From the Hematology Department, Synlab Global Diagnostics, Barcelona, Spain (Bigorra, Larriba).
The Department of Experimental & Health Sciences, Pompeu Fabra University, Barcelona, Spain (Bigorra, Gutiérrez-Gallego).
Arch Pathol Lab Med. 2022 Aug 1;146(8):1024-1031. doi: 10.5858/arpa.2021-0044-OA.
CONTEXT.—: The goal of the lymphocytosis diagnosis approach is its classification into benign or neoplastic categories. Nevertheless, a nonnegligible percentage of laboratories fail in that classification.
OBJECTIVE.—: To design and develop a machine learning model by using objective data from the DxH 800 analyzer, including cell population data, leukocyte and absolute lymphoid counts, hemoglobin concentration, and platelet counts, besides age and sex, with classification purposes for lymphocytosis diagnosis.
DESIGN.—: A total of 1565 samples were included from 10 different lymphoid categories grouped into 4 diagnostic categories: normal controls (458), benign causes of lymphocytosis (567), neoplastic lymphocytosis (399), and spurious causes of lymphocytosis (141). The data set was distributed in a 60-20-20 scheme for training, testing, and validation stages. Six machine learning models were built and compared, and the selection of the final model was based on the minimum generalization error and 10-fold cross validation accuracy.
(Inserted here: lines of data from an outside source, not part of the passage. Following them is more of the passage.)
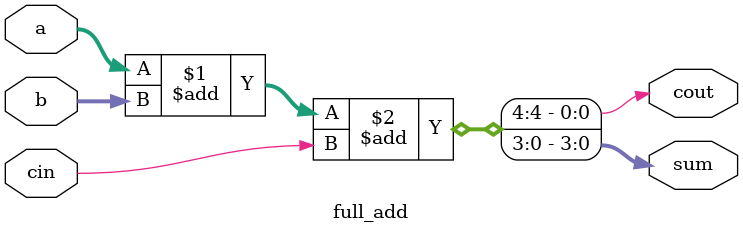
<source format=v>
`timescale 1ns / 1ps

module full_add#(parameter WIDETH = 4)
(
    input              [WIDETH - 1:0]   a                          ,
    input              [WIDETH - 1:0]   b                          ,
    input                               cin                        ,
    output             [WIDETH - 1:0]   sum                        ,
    output                              cout                        
);
    assign             {cout,sum}     = a + b + cin;
                                                                   
endmodule
</source>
RESULTS.—: The selected neural network classifier rendered a global 10-class classification validation accuracy corresponding to 89.9%, which, considering the aforementioned 4 diagnostic categories, presented a diagnostic impact accuracy corresponding to 95.8%. Finally, a prospective proof of concept was performed with 100 new cases with a global diagnostic accuracy corresponding to 91%.
CONCLUSIONS.—: The proposed machine learning model was feasible, with a high benefit-cost ratio, as the results were obtained within the complete blood count with differential. Finally, the diagnostic impact with high accuracies in both model validation and proof of concept encourages exploration of the model for real-world application on a daily basis.
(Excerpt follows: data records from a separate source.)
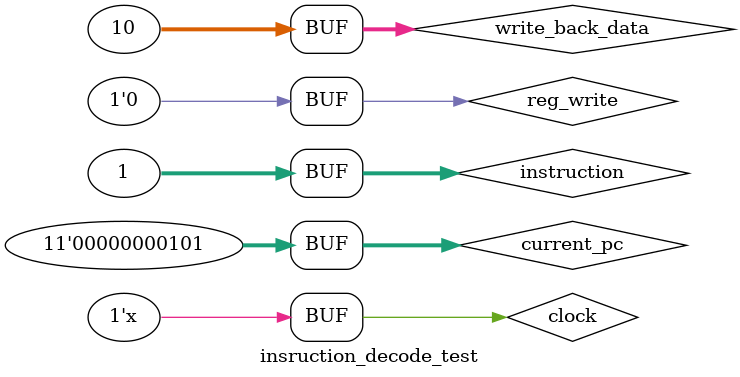
<source format=v>
`timescale 1ns / 1ps


module insruction_decode_test;

	// Inputs
	reg [31:0] instruction;
	reg [10:0] current_pc;
	reg [31:0] write_back_data;
	reg reg_write;
	reg clock;

	// Outputs
	wire [10:0] jump_dest_addr;
	wire [31:0] data_a;
	wire [31:0] data_b;
	wire [31:0] sign_extended;

	// Instantiate the Unit Under Test (UUT)
	instruction_decode uut (
		.instruction(instruction), 
		.current_pc(current_pc), 
		.write_back_data(write_back_data), 
		.reg_write(reg_write), 
		.clock(clock), 
		.jump_dest_addr(jump_dest_addr), 
		.data_a(data_a), 
		.data_b(data_b), 
		.sign_extended(sign_extended)
	);

	always #1 clock = ~clock;

	initial begin
		// Initialize Inputs
		instruction = 0;
		current_pc = 0;
		write_back_data = 0;
		reg_write = 0;
		clock = 0;

		// Wait 100 ns for global reset to finish
		#100;
		
		//Escribo el valor 5 en el registro 0 y 10 en el registro 1.
		reg_write = 1;
		write_back_data = 5;
		instruction = 32'b000000_00000_00000_00000_00000_000000;
		
		#2;
		
		write_back_data = 10;
		instruction = 32'b000000_00000_00000_00001_00000_000000;
		
		#2;
		
		//data_a = reg[0] and data_b = reg[1]
		reg_write = 0;
		instruction = 32'b000000_00000_00001_00000_00000_000000;
		
		#2;
		
		//Pruebo el cálculo de la destination address.
		current_pc = 5;
		instruction = 32'b000000_00000_00000_00000_00000_000001;
        
		// Add stimulus here

	end
      
endmodule


</source>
淋巴细胞增多症诊断方法的目的是将其分类为良性或肿瘤性类别。然而,相当一部分实验室未能进行分类。
设计和开发一个机器学习模型,使用 DxH 800 分析仪的客观数据,包括细胞群数据、白细胞和绝对淋巴细胞计数、血红蛋白浓度和血小板计数,以及年龄和性别,用于淋巴细胞增多症的分类诊断。
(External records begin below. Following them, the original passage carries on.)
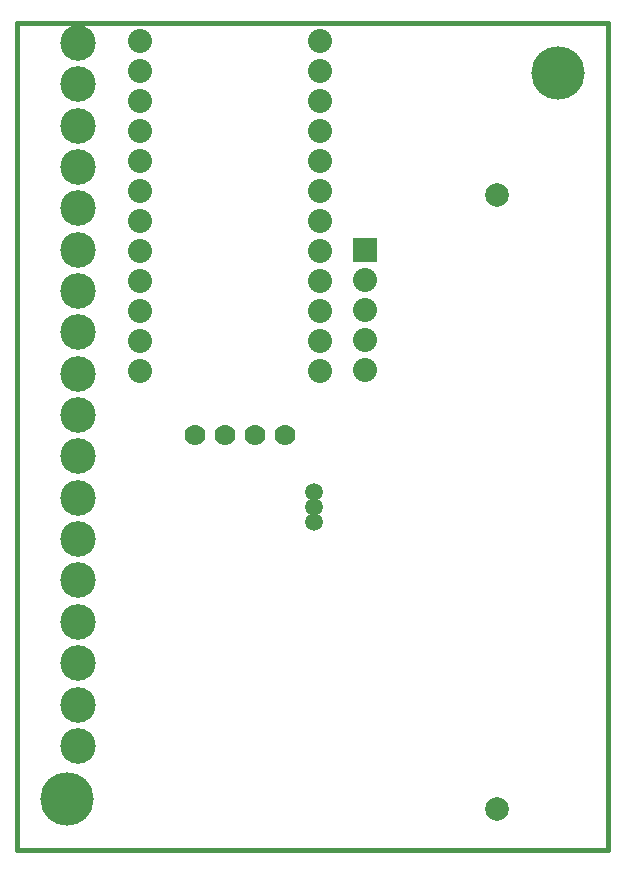
<source format=gbs>
G04 (created by PCBNEW-RS274X (2010-05-05 BZR 2356)-stable) date Mon 25 Jun 2012 11:20:18 AM CEST*
G01*
G70*
G90*
%MOIN*%
G04 Gerber Fmt 3.4, Leading zero omitted, Abs format*
%FSLAX34Y34*%
G04 APERTURE LIST*
%ADD10C,0.000400*%
%ADD11C,0.015000*%
%ADD12C,0.177500*%
%ADD13R,0.080000X0.080000*%
%ADD14C,0.080000*%
%ADD15C,0.059000*%
%ADD16C,0.070000*%
%ADD17C,0.118400*%
%ADD18C,0.079100*%
G04 APERTURE END LIST*
G54D10*
G54D11*
X74600Y-23250D02*
X74600Y-25250D01*
X94300Y-23250D02*
X74600Y-23250D01*
X94300Y-50825D02*
X94300Y-23250D01*
X92325Y-50825D02*
X94300Y-50825D01*
X74600Y-25225D02*
X74600Y-50825D01*
X74600Y-50825D02*
X92325Y-50825D01*
G54D12*
X92625Y-24925D03*
X76274Y-49125D03*
G54D13*
X86200Y-30840D03*
G54D14*
X86200Y-31840D03*
X86200Y-32840D03*
X86200Y-33840D03*
X86200Y-34840D03*
G54D15*
X84508Y-39390D03*
X84508Y-39890D03*
X84508Y-38890D03*
G54D14*
X78690Y-23850D03*
X78690Y-24850D03*
X78690Y-25850D03*
X78690Y-26850D03*
X78690Y-27850D03*
X78690Y-28850D03*
X78690Y-29850D03*
X78690Y-30850D03*
X78690Y-31850D03*
X78690Y-32850D03*
X78690Y-33850D03*
X78690Y-34850D03*
X84690Y-34850D03*
X84690Y-33850D03*
X84690Y-32850D03*
X84690Y-31850D03*
X84690Y-30850D03*
X84690Y-29850D03*
X84690Y-28850D03*
X84690Y-27850D03*
X84690Y-26850D03*
X84690Y-25850D03*
X84690Y-24850D03*
X84690Y-23850D03*
G54D16*
X83528Y-36983D03*
X82528Y-36983D03*
X81528Y-36983D03*
X80528Y-36983D03*
G54D17*
X76614Y-23937D03*
X76624Y-25308D03*
X76614Y-26693D03*
X76614Y-28071D03*
X76624Y-29442D03*
X76614Y-30827D03*
X76614Y-32205D03*
X76624Y-33576D03*
X76614Y-34961D03*
X76614Y-44606D03*
X76624Y-45977D03*
X76614Y-47362D03*
X76614Y-40472D03*
X76624Y-41843D03*
X76614Y-43228D03*
X76614Y-36339D03*
X76624Y-37710D03*
X76614Y-39095D03*
G54D18*
X90580Y-29004D03*
X90580Y-49476D03*
M02*

</source>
共纳入了来自 10 种不同淋巴细胞群的 1565 个样本,分为 4 个诊断类别:正常对照组(458)、良性淋巴细胞增多症(567)、肿瘤性淋巴细胞增多症(399)和假性淋巴细胞增多症(141)。数据集在训练、测试和验证阶段以 60-20-20 的方案分布。建立并比较了 6 个机器学习模型,最终模型的选择基于最小泛化误差和 10 倍交叉验证准确性。
选择的神经网络分类器对 10 类整体分类验证准确性为 89.9%,考虑到上述 4 个诊断类别,其诊断影响准确性为 95.8%。最后,对 100 例新病例进行了前瞻性概念验证,总体诊断准确率为 91%。
所提出的机器学习模型是可行的,具有较高的成本效益比,因为结果是在全血细胞计数和分类中获得的。最后,模型验证和概念验证的高准确性具有较高的诊断影响,鼓励探索该模型在日常工作中的实际应用。